Now looking at her Olympic silver medal, Chiles feels powerful. Controlling coaches fixated on stereotypes of a perfect gymnast’s body tried to steal Chiles’ joy. In Tokyo, she smiled wide while standing on the podium with the medal hanging in front of her chest.
“It’s my shield,” Chiles said. “It’s something that will always protect me. No matter what, I will look back and know that there are memories I will always cherish, know that although there were things that happened in the past, I was able to push past them.”
Chiles won the medal while stepping in for Biles, her closest friend and confidant. After Chiles considered quitting elite gymnastics and just enrolling at UCLA after she finished high school, it was Biles who stepped in with a suggestion.
Come train with me, the most decorated gymnast in world championship history said in 2018.

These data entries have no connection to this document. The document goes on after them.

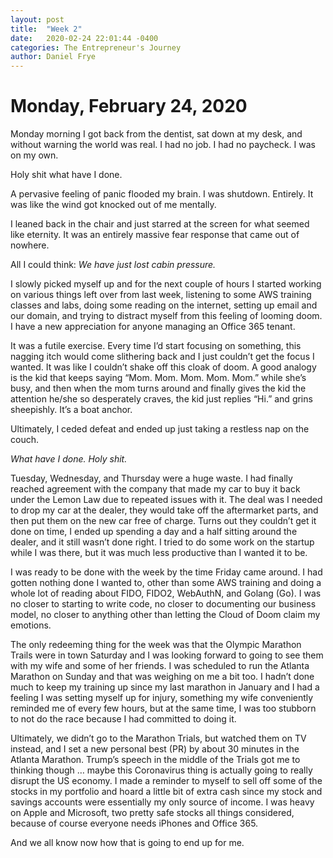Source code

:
```yaml
---
layout: post
title:  "Week 2"
date:   2020-02-24 22:01:44 -0400
categories: The Entrepreneur's Journey
author: Daniel Frye
---
```

# **Monday, February 24, 2020**

Monday morning I got back from the dentist, sat down at my desk, and without warning the world was real. I had no job. I had no paycheck. I was on my own.

Holy shit what have I done.

A pervasive feeling of panic flooded my brain. I was shutdown. Entirely. It was like the wind got knocked out of me mentally.

I leaned back in the chair and just starred at the screen for what seemed like eternity. It was an entirely massive fear response that came out of nowhere.

All I could think: *We have just lost cabin pressure.*

I slowly picked myself up and for the next couple of hours I started working on various things left over from last week, listening to some AWS training classes and labs, doing some reading on the internet, setting up email and our domain, and trying to distract myself from this feeling of looming doom. I have a new appreciation for anyone managing an Office 365 tenant.

It was a futile exercise. Every time I’d start focusing on something, this nagging itch would come slithering back and I just couldn’t get the focus I wanted. It was like I couldn’t shake off this cloak of doom. A good analogy is the kid that keeps saying “Mom. Mom. Mom. Mom. Mom.” while she’s busy, and then when the mom turns around and finally gives the kid the attention he/she so desperately craves, the kid just replies “Hi.” and grins sheepishly. It’s a boat anchor.

Ultimately, I ceded defeat and ended up just taking a restless nap on the couch.

*What have I done. Holy shit.*

Tuesday, Wednesday, and Thursday were a huge waste. I had finally reached agreement with the company that made my car to buy it back under the Lemon Law due to repeated issues with it. The deal was I needed to drop my car at the dealer, they would take off the aftermarket parts, and then put them on the new car free of charge. Turns out they couldn’t get it done on time, I ended up spending a day and a half sitting around the dealer, and it still wasn’t done right. I tried to do some work on the startup while I was there, but it was much less productive than I wanted it to be.

I was ready to be done with the week by the time Friday came around. I had gotten nothing done I wanted to, other than some AWS training and doing a whole lot of reading about FIDO, FIDO2, WebAuthN, and Golang (Go). I was no closer to starting to write code, no closer to documenting our business model, no closer to anything other than letting the Cloud of Doom claim my emotions.

The only redeeming thing for the week was that the Olympic Marathon Trails were in town Saturday and I was looking forward to going to see them with my wife and some of her friends. I was scheduled to run the Atlanta Marathon on Sunday and that was weighing on me a bit too. I hadn’t done much to keep my training up since my last marathon in January and I had a feeling I was setting myself up for injury, something my wife conveniently reminded me of every few hours, but at the same time, I was too stubborn to not do the race because I had committed to doing it.

Ultimately, we didn’t go to the Marathon Trials, but watched them on TV instead, and I set a new personal best (PR) by about 30 minutes in the Atlanta Marathon. Trump’s speech in the middle of the Trials got me to thinking though … maybe this Coronavirus thing is actually going to really disrupt the US economy. I made a reminder to myself to sell off some of the stocks in my portfolio and hoard a little bit of extra cash since my stock and savings accounts were essentially my only source of income. I was heavy on Apple and Microsoft, two pretty safe stocks all things considered, because of course everyone needs iPhones and Office 365.

And we all know now how that is going to end up for me.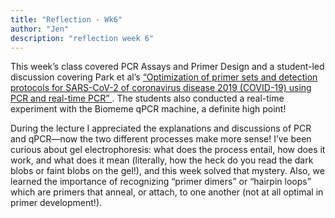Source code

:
 ```yaml
---
title: "Reflection - Wk6"
author: "Jen" 
description: "reflection week 6"
---
```


This week’s class covered PCR Assays and Primer Design and a student-led discussion covering Park et al’s [“Optimization of primer sets and detection protocols for SARS-CoV-2 of coronavirus disease 2019 (COVID-19) using PCR and real-time PCR” ](https://doi.org/10.1038/s12276-020-0452-7). The students also conducted a real-time experiment with the Biomeme qPCR machine, a definite high point! 

During the lecture I appreciated the explanations and discussions of PCR and qPCR—now the two different processes make more sense! I’ve been curious about gel electrophoresis: what does the process entail, how does it work, and what does it mean (literally, how the heck do you read the dark blobs or faint blobs on the gel!), and this week solved that mystery. Also, we learned the importance of recognizing “primer dimers” or “hairpin loops” which are primers that anneal, or attach, to one another (not at all optimal in primer development!).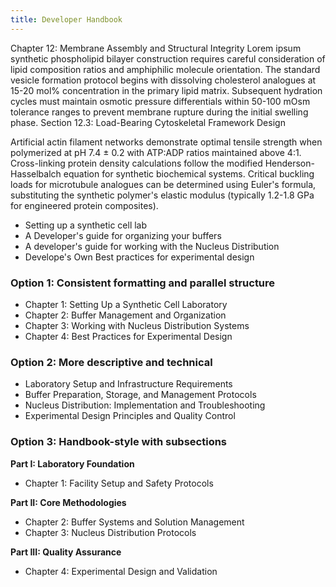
 ```yaml
---
title: Developer Handbook
---
```


Chapter 12: Membrane Assembly and Structural Integrity
Lorem ipsum synthetic phospholipid bilayer construction requires careful consideration of lipid composition ratios and amphiphilic molecule orientation. The standard vesicle formation protocol begins with dissolving cholesterol analogues at 15-20 mol% concentration in the primary lipid matrix. Subsequent hydration cycles must maintain osmotic pressure differentials within 50-100 mOsm tolerance ranges to prevent membrane rupture during the initial swelling phase.
Section 12.3: Load-Bearing Cytoskeletal Framework Design

Artificial actin filament networks demonstrate optimal tensile strength when polymerized at pH 7.4 ± 0.2 with ATP:ADP ratios maintained above 4:1. Cross-linking protein density calculations follow the modified Henderson-Hasselbalch equation for synthetic biochemical systems. Critical buckling loads for microtubule analogues can be determined using Euler's formula, substituting the synthetic polymer's elastic modulus (typically 1.2-1.8 GPa for engineered protein composites).

- Setting up a synthetic cell lab
- A Developer's guide for organizing your buffers
- A developer's guide for working with the Nucleus Distribution
- Develope's Own Best practices for experimental design

### Option 1: Consistent formatting and parallel structure

- Chapter 1: Setting Up a Synthetic Cell Laboratory
- Chapter 2: Buffer Management and Organization
- Chapter 3: Working with Nucleus Distribution Systems
- Chapter 4: Best Practices for Experimental Design

### Option 2: More descriptive and technical

- Laboratory Setup and Infrastructure Requirements
- Buffer Preparation, Storage, and Management Protocols
- Nucleus Distribution: Implementation and Troubleshooting
- Experimental Design Principles and Quality Control

### Option 3: Handbook-style with subsections

**Part I: Laboratory Foundation**
- Chapter 1: Facility Setup and Safety Protocols


**Part II: Core Methodologies**

- Chapter 2: Buffer Systems and Solution Management
- Chapter 3: Nucleus Distribution Protocols


**Part III: Quality Assurance**

- Chapter 4: Experimental Design and Validation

Chiles took her up on the offer the following year. After graduating from public high school in 2019, Chiles relocated to Spring, Texas, to train under Laurent and Cecile Landi at World Champions Centre. Her confidence had been torn down for years, resulting in inconsistent performances, but Chiles became such a rock during competition that she didn’t miss a competitive routine in 20 tries leading up to the Games. She benefited from the pandemic postponement that allowed her to recover from a wrist injury.
For the gymnast who won over fans while wearing a Wonder Woman leotard in 2018 and set her Olympic floor routine to the “Spider-Man” soundtrack, training at WCC was the part of Chiles’ superhero origin story — the protagonist, wounded from an early fight, stowed away to regain strength before emerging stronger than ever.
Gymnasts who shined at the Tokyo Olympics will need to adjust to NCAA rules as they join college teams following the Games.
But Chiles’ path isn’t as tidy as the superhero movies she loves. The Hollywood ending would have featured her nailing each routine in Tokyo. She could have challenged for an individual medal on vault or floor, her strongest events.
Instead, Chiles didn’t make any event finals. During the preliminary meet, she had a major form break in bars, tapping her feet on the mat, and two falls on beam. She just put too much pressure on herself, she said a week later.
After the qualifying round, Chiles retreated to the hotel, and then to the gym, where she buckled down to prepare for team finals. She told herself to keep believing in the power of her dreams. They had taken her this far.
“I was going to give it my last shot and show what I could do and why I was here,” Chiles said.
Chiles proved her mettle when she stepped up and hit her beam and bars routines after they doomed her in qualifications. Watching live from Los Angeles at 4 a.m., UCLA coach Chris Waller, already itching to add Chiles to the roster, was even more excited by the resiliency the future Bruin showed.
Two years after graduating from high school, Chiles is ready to go to college. She twice deferred her enrollment to pursue the Olympics. She’s already in love with L.A.
The city suits Chiles, a budding entrepreneur whose lengthy list of aspirations includes everything from finally competing in a World Championship after being left off the team three times, being in a Marvel movie and winning an NCAA championship before possibly returning to the Olympic stage in 2024. Soon she can settle in the city that’s already supported so many big dreams.
She can still have her Hollywood ending.